# Task brief
Copy, from the entries below, each line in which the string "button" appears.

Stored data entries:
┄┄┄┄┄┄
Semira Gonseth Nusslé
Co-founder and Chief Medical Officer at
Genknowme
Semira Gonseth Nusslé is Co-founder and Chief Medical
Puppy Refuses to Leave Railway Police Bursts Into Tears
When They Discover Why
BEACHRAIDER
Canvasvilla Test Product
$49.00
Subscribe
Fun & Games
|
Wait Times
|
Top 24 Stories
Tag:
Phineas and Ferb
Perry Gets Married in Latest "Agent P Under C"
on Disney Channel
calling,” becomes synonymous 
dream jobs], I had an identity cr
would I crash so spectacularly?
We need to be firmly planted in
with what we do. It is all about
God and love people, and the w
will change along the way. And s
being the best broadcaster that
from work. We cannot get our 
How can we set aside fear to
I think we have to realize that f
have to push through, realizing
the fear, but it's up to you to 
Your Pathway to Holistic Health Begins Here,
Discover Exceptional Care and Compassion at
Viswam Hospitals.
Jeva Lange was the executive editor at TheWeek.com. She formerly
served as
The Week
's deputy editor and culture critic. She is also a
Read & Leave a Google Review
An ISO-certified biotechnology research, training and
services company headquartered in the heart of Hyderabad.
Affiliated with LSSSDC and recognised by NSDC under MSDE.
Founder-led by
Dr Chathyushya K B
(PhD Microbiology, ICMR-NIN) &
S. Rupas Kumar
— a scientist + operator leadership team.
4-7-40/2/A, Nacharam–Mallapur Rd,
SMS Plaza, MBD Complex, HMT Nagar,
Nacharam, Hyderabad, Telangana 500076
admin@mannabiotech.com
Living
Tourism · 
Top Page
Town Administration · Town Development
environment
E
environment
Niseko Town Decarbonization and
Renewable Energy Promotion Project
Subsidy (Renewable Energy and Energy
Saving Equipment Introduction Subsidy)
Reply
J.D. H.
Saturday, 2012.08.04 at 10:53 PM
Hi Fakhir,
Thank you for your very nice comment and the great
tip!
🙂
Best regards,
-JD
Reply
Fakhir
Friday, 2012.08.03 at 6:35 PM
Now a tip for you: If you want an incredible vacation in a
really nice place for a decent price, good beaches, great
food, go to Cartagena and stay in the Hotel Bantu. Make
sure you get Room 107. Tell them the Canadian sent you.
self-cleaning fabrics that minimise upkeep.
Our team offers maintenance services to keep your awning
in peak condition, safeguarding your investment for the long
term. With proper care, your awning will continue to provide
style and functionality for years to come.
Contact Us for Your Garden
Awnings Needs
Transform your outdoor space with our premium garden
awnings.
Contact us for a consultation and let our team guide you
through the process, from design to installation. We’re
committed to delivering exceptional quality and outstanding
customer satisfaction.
┄┄┄┄┄┄
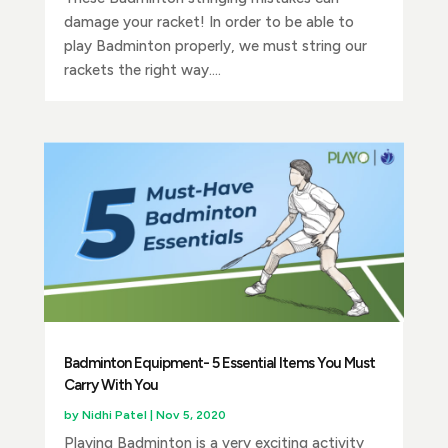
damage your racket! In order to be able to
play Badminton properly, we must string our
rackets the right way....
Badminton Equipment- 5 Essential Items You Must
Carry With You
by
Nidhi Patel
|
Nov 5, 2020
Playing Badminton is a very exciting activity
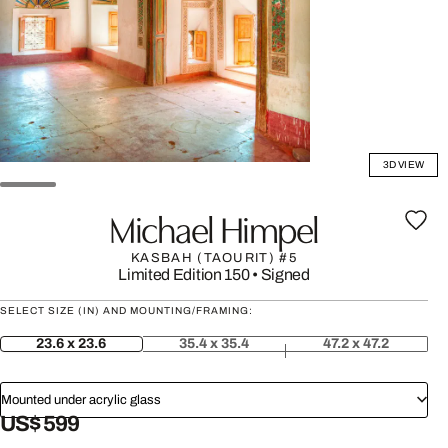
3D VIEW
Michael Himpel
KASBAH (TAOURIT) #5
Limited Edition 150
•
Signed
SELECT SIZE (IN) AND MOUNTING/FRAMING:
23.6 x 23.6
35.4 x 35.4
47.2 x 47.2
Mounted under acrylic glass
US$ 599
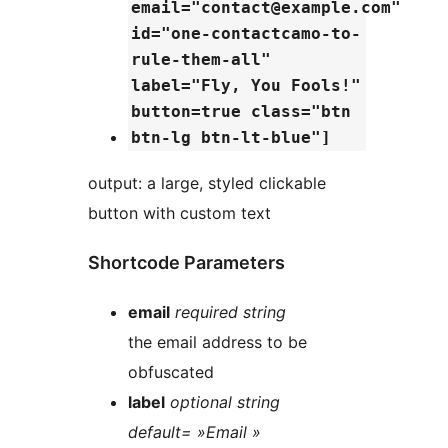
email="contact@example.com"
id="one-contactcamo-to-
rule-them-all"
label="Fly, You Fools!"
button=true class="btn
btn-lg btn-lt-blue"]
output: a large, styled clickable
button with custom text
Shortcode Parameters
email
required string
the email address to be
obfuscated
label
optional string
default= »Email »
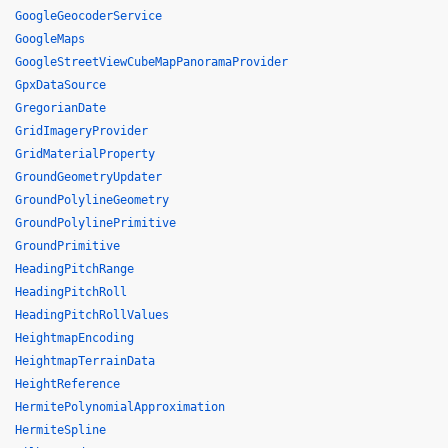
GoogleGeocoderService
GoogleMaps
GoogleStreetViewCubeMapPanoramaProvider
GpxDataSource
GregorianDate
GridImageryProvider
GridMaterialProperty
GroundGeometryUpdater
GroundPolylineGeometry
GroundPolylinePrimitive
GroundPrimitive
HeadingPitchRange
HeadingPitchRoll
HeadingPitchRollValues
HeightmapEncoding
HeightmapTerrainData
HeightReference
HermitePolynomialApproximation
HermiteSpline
┄┄┄┄┄┄
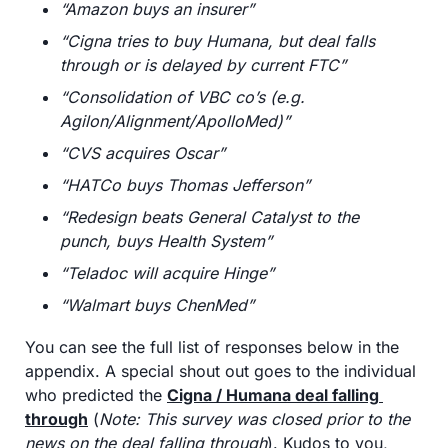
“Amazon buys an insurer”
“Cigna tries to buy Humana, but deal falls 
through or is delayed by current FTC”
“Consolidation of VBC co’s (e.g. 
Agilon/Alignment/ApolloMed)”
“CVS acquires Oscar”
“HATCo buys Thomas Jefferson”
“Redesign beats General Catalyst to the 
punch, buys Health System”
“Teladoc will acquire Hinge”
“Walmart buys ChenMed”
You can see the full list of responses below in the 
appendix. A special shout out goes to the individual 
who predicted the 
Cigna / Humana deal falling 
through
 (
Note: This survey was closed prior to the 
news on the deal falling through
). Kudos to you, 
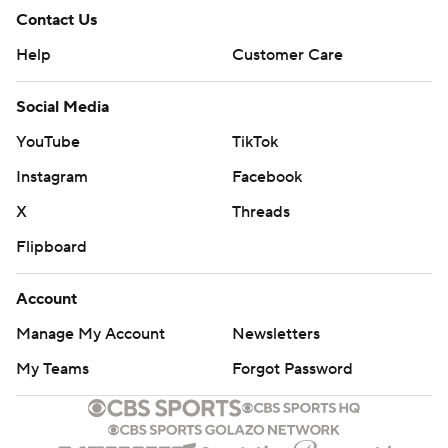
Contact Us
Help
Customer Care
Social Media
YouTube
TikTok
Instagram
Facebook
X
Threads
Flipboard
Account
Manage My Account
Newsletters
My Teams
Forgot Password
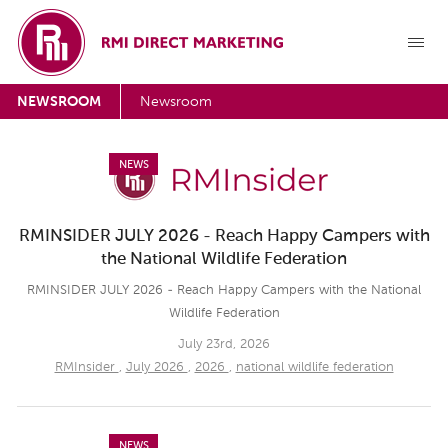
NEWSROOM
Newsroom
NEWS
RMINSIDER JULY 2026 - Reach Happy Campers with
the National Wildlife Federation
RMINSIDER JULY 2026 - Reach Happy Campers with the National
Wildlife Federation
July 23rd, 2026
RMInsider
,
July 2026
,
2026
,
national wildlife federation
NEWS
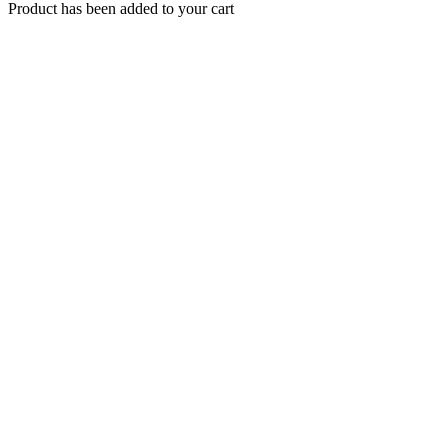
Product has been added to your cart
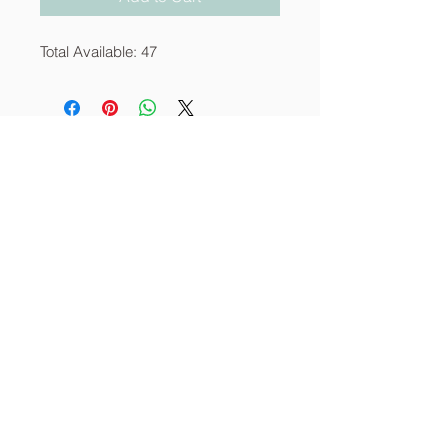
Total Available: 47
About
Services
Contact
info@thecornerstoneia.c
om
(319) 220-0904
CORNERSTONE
┄┄┄┄┄┄
# Answer section
button=true class="btn
button with custom text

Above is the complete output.